Le mie soste alla Pavesi erano diverse da quelle degli altri: eravamo nello stesso posto, ma venivamo da mondi diversi, da prospettive diverse.  Gli altri si fermavano per una pausa di viaggio verso Roma, Milano, Firenze o Napoli, arrivando dalla strada. Io arrivavo dai campi, e mi fermavo a prendere un pezzettino del mondo diverso da quello del paese. Perché la Pavesi era aperta tutte le notti e tutte le festività, era il posto sicuro in cui trovare un caffè, una sigaretta o dei frammenti di umanità, a qualsiasi ora del giorno.

Con quella tipica scalinata di ferro con i tappetini di gomma, il corridoio lungo e stretto e la vetrata che lasciava osservare il traffico, accoglie i visitatori da cinquant’anni. È rimasta la stessa, nonostante tutto, mentre il mondo intorno cambiava.

La Pavesi era un pezzo di mondo che vedevo alla televisione trapiantato in mezzo alla campagna, un artefatto fuori contesto, ma che con le sue luci sfavillanti offriva uno squarcio di modernità a cui potevo accedere da un’altra direzione. Una direzione che non era quella consueta, ma che era figlia di un’altra prospettiva, l’antitesi stessa del viaggio per cui era stata pensata.

La Pavesi era dietro casa mia. Di fronte avevo il viale alberato, l’ingresso, e poi i campi e le strade verso il centro del paese. Dietro avevo il cortile con gli animali, le rimesse agricole e i vitigni. E poi la stradina che conduceva all’autogrill, grazie a un accesso per gli addetti ai lavori, fino al benzinaio e alla tipica scalinata. Per me l’ingresso alla Pavesi non era l’A1, simbolo dell’Italia del boom economico, ma una stradina semiasfaltata per i campi, in cui d’estate si vedevano le lucciole e si potevano cogliere le more.

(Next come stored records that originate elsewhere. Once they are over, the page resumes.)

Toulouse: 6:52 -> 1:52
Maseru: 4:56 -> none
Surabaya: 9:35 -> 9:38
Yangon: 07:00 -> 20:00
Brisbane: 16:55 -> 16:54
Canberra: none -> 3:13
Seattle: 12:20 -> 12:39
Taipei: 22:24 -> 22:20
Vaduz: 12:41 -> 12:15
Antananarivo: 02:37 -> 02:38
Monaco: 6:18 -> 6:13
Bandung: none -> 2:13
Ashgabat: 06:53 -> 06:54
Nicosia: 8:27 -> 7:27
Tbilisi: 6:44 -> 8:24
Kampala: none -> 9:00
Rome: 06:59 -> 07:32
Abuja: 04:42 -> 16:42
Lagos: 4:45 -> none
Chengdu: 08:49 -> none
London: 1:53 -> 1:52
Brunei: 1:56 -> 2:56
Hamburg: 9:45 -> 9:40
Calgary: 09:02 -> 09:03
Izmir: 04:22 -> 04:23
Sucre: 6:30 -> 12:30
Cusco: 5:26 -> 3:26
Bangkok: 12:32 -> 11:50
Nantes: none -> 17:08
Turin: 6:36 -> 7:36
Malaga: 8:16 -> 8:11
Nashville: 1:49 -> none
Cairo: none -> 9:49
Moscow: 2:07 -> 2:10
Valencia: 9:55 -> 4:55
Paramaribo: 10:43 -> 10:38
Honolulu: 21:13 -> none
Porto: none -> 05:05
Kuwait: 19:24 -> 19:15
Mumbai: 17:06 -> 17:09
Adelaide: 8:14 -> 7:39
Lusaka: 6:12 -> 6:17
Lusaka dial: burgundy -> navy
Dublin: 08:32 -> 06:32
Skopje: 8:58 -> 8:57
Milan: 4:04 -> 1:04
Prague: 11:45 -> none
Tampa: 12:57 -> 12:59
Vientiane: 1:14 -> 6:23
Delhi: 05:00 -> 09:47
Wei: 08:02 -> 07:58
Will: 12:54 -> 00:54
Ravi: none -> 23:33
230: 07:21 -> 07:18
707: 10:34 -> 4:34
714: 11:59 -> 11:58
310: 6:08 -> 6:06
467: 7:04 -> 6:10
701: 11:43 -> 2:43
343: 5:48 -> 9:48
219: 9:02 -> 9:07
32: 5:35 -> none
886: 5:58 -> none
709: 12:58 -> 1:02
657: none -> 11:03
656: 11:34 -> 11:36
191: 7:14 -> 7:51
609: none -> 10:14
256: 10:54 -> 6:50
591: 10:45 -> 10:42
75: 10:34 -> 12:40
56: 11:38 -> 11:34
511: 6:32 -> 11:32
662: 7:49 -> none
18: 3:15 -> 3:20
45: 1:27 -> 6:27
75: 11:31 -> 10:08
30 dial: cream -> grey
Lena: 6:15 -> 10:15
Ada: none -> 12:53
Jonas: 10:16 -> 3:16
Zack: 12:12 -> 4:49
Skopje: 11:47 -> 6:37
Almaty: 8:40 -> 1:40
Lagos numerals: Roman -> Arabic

Era lo stesso mondo in cui vivevano gli altri, ma con una prospettiva completamente diversa. La stessa prospettiva in cui si trovava il fratello di mio nonno, uno degli ultimi contadini a uscire dal sistema della mezzadria, catapultato a fare il benzinaio proprio lì alla Pavesi, incontrando tutti i frammenti di umanità che attraversavano l’A1 dietro casa nostra. E i suoi racconti sulle coppie di scambisti, sui sacerdoti che nascondevano la droga sotto la tonaca per portarla a Città del Vaticano, sulle persone che si fermavano per una sosta lungo il viaggio, erano più che degli aneddoti verosimili: erano l’incontro tra due mondi che viaggiavano su piani differenti e si incontravano in maniera dirompente, come un’astronave aliena atterrata in mezzo ai campi.

Perché quella è stata la Pavesi, per chi dalla vita rurale ha conosciuto il mondo globale in meno di una generazione: l’astronave dietro al cortile di casa, lo squarcio di mondo in cui eravamo destinati a entrare, la profezia di un avvenire che stava per raggiungerci.

E mentre gli automobilisti sfrecciavano lungo l’A1, fermandosi alla Pavesi per un caffè distratto, io coglievo le more nei cespugli ai lati dell’autogrill e contavo le lucciole sotto il sole estivo, salendo la loro stessa scalinata di ferro per un momento di ristoro.

Mondi che si incontravano senza mai collidere, la velocità del viaggio urbano contro il lento incedere della campagna, tutti nello stesso posto, tutti con la nostra umanità.

Per me era semplicemente la Pavesi, un luogo che era fuori dal mondo. Ma, forse, di quello stesso mondo era anche il centro. Perché ogni cosa assume nuovi aspetti, se la guardi da un’altra prospettiva.